Should I insist on a “government-accredited platform” to make life easier for the taxman? The implication behind the Taylor recommendation is that cash settlement is a vehicle for dishonesty. But a trader’s relationship with the tax man is surely a matter for them, not for me to presume. What right do I have to insinuate that they may not be as honest as the day they were born?

Then there is the cardinal reason why we still carry around cash: the fear of being caught in an emergency when cash can be a vital – indeed, the only – means of settlement. Cash in hand also gives us some solace should bank security systems fail or succumb to cyber attack. And what can be more troubling – and financially immobilising – than the loss or theft of a credit card?

Finally, what of that ultimate non-paper store of value – gold and gold coins? Of all the precious metals, gold and gold coins are both a means of exchange and a store of value. They also have the great advantage of being universally accepted as a means of settlement in almost every country in the world. Investors generally buy gold as a way of diversifying risk. Gold is the most effective safe haven. And it is not dependent on the whims of central banks and government-induced changes in the value and accessibility of money.

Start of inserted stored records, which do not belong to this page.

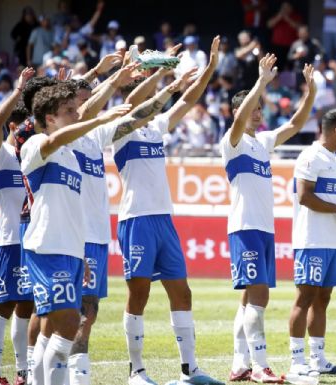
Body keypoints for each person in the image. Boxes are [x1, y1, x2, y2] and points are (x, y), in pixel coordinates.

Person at [66, 63, 194, 385]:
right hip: (74, 233)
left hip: (98, 233)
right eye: (78, 102)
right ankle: (41, 373)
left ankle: (188, 370)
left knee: (88, 312)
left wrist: (172, 80)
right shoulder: (58, 139)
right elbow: (128, 105)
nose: (85, 105)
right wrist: (115, 76)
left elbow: (148, 108)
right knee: (59, 311)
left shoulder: (97, 136)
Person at [114, 37, 223, 385]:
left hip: (163, 219)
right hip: (136, 219)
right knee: (140, 295)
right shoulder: (120, 128)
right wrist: (161, 71)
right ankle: (137, 371)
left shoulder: (156, 127)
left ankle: (190, 370)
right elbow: (133, 103)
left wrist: (209, 68)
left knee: (182, 292)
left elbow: (189, 99)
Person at [23, 82, 131, 385]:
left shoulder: (71, 157)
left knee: (59, 328)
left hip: (70, 251)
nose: (77, 114)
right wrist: (99, 120)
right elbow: (52, 142)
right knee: (70, 321)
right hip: (47, 248)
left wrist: (80, 255)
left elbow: (72, 210)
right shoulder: (36, 145)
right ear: (49, 119)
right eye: (69, 111)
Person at [222, 57, 316, 383]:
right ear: (239, 113)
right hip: (245, 226)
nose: (259, 112)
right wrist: (261, 81)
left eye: (261, 108)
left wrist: (312, 92)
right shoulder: (232, 142)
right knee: (259, 296)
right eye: (253, 108)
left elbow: (295, 124)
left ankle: (241, 364)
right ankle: (260, 366)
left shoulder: (262, 142)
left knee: (249, 297)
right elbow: (237, 124)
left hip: (263, 228)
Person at [288, 109, 336, 376]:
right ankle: (296, 361)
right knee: (305, 297)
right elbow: (304, 196)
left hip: (329, 240)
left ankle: (318, 359)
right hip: (310, 239)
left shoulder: (332, 159)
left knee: (323, 298)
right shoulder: (310, 156)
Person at [0, 68, 35, 385]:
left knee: (26, 308)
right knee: (3, 306)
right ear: (15, 128)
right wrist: (18, 92)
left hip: (34, 241)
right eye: (26, 131)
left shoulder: (32, 157)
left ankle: (22, 373)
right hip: (9, 241)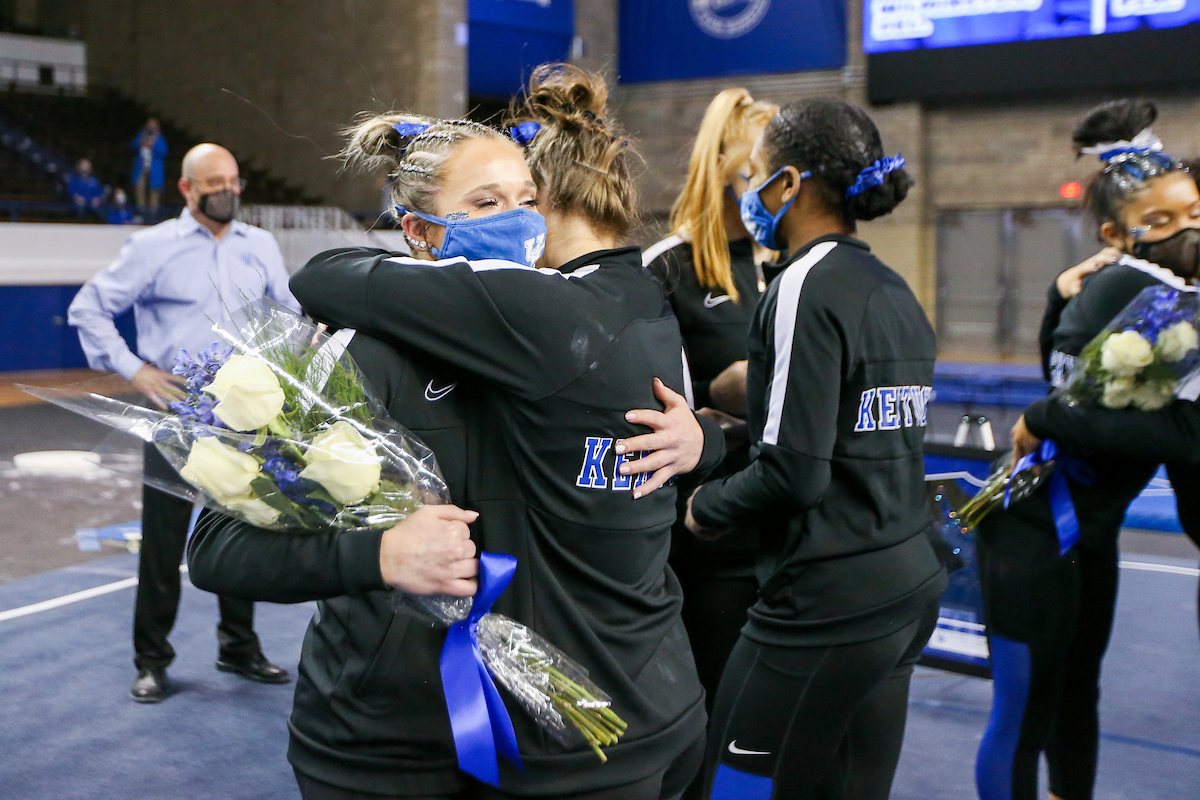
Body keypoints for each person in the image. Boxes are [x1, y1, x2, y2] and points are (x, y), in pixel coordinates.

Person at [189, 64, 724, 799]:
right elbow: (216, 548)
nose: (520, 221)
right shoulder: (349, 353)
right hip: (379, 744)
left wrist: (700, 440)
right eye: (486, 202)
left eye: (528, 200)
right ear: (419, 232)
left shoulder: (556, 335)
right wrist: (375, 555)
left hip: (524, 740)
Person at [684, 97, 946, 800]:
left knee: (735, 789)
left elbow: (794, 474)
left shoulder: (804, 281)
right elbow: (853, 426)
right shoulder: (894, 290)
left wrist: (708, 504)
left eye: (758, 175)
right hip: (908, 583)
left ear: (790, 186)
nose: (750, 193)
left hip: (829, 599)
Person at [973, 99, 1200, 800]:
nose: (1188, 231)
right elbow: (1179, 435)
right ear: (1118, 234)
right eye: (1162, 222)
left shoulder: (1142, 292)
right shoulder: (1146, 294)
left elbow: (1065, 393)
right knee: (1029, 713)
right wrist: (1049, 412)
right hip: (1033, 532)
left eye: (1195, 211)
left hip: (1084, 534)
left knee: (1076, 699)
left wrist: (1048, 407)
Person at [68, 143, 297, 704]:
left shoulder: (259, 244)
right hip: (173, 411)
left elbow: (288, 313)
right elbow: (88, 308)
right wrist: (134, 370)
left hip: (244, 413)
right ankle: (152, 660)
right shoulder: (151, 247)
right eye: (216, 182)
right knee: (164, 541)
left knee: (242, 529)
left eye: (235, 181)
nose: (229, 191)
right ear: (187, 190)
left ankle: (238, 647)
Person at [642, 88, 778, 720]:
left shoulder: (789, 265)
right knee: (708, 723)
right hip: (709, 539)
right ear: (727, 168)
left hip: (791, 529)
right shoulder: (668, 268)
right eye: (761, 171)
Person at [130, 118, 167, 213]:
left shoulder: (159, 138)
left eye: (153, 125)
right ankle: (141, 210)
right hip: (141, 167)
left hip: (154, 168)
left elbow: (164, 151)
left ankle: (153, 212)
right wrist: (141, 143)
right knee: (139, 188)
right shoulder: (141, 135)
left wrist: (152, 146)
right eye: (149, 124)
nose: (151, 127)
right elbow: (132, 146)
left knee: (154, 190)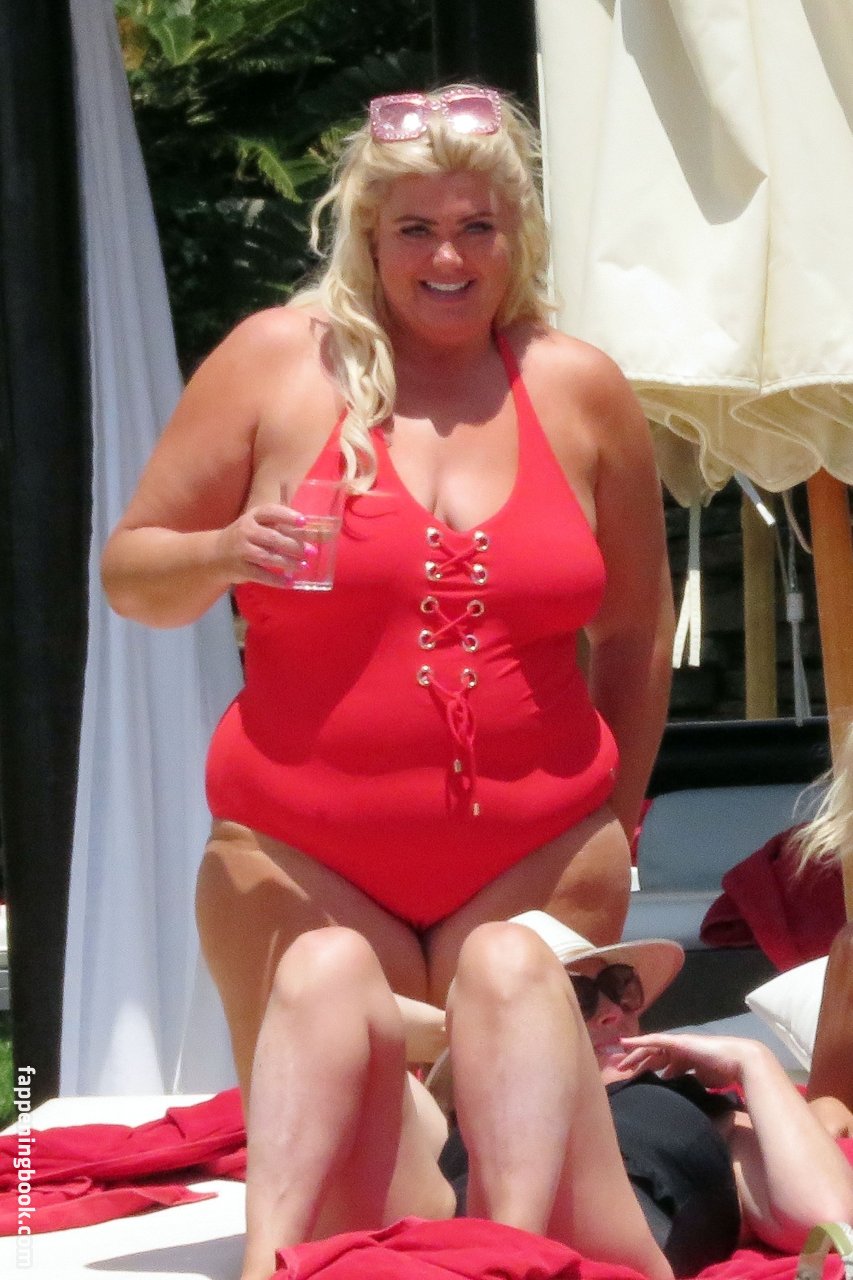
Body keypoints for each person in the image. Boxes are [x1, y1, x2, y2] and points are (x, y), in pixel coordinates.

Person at [101, 84, 674, 1099]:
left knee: (516, 1172)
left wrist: (612, 824)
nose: (447, 257)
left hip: (543, 857)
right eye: (416, 229)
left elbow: (634, 631)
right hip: (297, 859)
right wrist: (224, 552)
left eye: (476, 227)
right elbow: (130, 576)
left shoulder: (580, 387)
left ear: (517, 236)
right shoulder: (277, 360)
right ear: (369, 235)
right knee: (337, 1174)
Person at [238, 912, 853, 1280]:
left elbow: (832, 1220)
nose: (611, 1010)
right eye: (577, 997)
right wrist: (481, 1025)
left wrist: (751, 1059)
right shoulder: (455, 1117)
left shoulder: (708, 1105)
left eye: (622, 987)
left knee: (501, 950)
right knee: (326, 957)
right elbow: (336, 1028)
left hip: (607, 1240)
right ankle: (260, 1271)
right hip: (456, 1226)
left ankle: (507, 1259)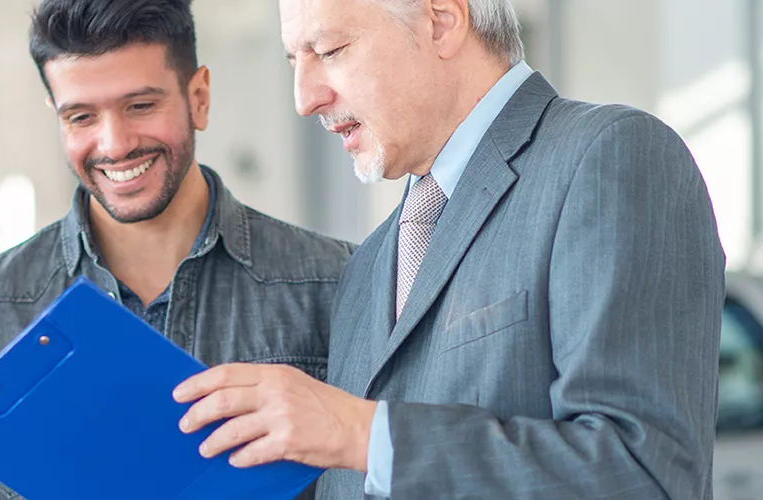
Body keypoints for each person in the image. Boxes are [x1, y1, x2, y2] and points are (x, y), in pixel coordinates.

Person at [173, 0, 724, 498]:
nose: (305, 98)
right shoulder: (368, 265)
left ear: (442, 21)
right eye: (295, 60)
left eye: (330, 50)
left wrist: (361, 433)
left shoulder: (609, 158)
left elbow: (644, 474)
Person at [0, 0, 354, 498]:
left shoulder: (334, 285)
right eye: (81, 116)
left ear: (199, 98)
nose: (115, 144)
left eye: (141, 106)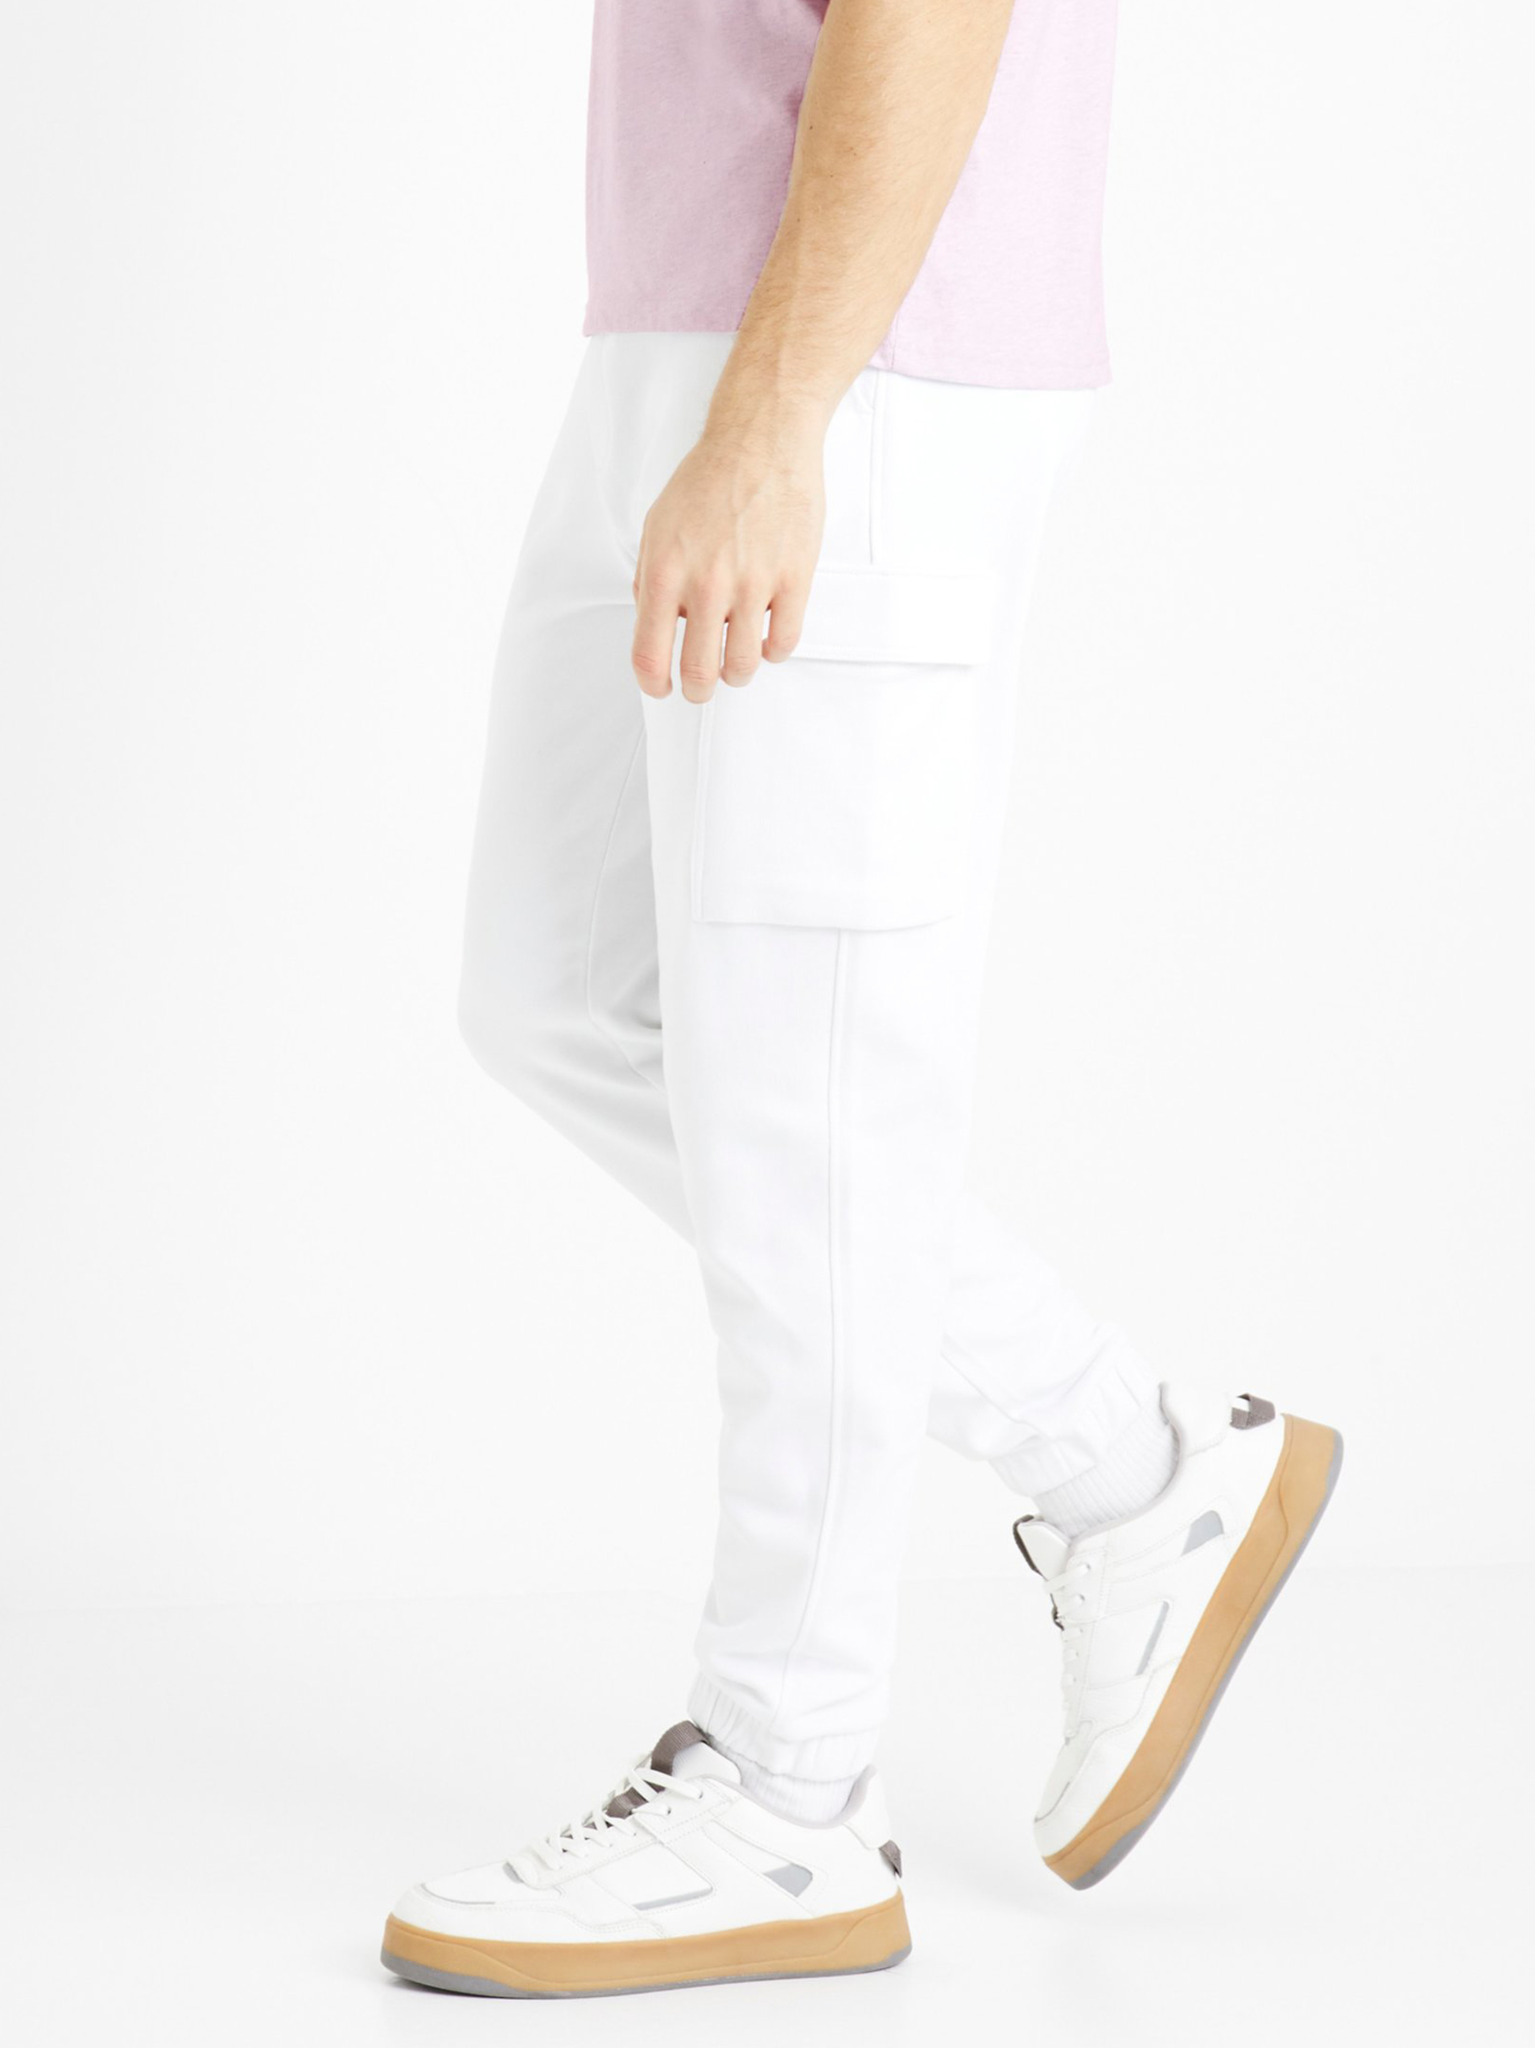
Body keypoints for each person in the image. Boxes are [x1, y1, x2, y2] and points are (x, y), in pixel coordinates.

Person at [380, 0, 1342, 1999]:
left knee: (810, 1086)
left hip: (849, 366)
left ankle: (786, 1777)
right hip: (683, 321)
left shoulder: (814, 394)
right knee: (561, 990)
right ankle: (1135, 1470)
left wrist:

It also has a great edge over paper as a store of value. While it is volatile and does not offer investors any dividend yield or interest income, it can work as a long term hedge against inflation, currency and market crashes. Since 1970 the price of gold has risen from $235 an ounce to more than $1,200 today.

So for reasons both for immediate convenience and long-term investment, beware the attempts to bully us into a cashless, paper-only economy.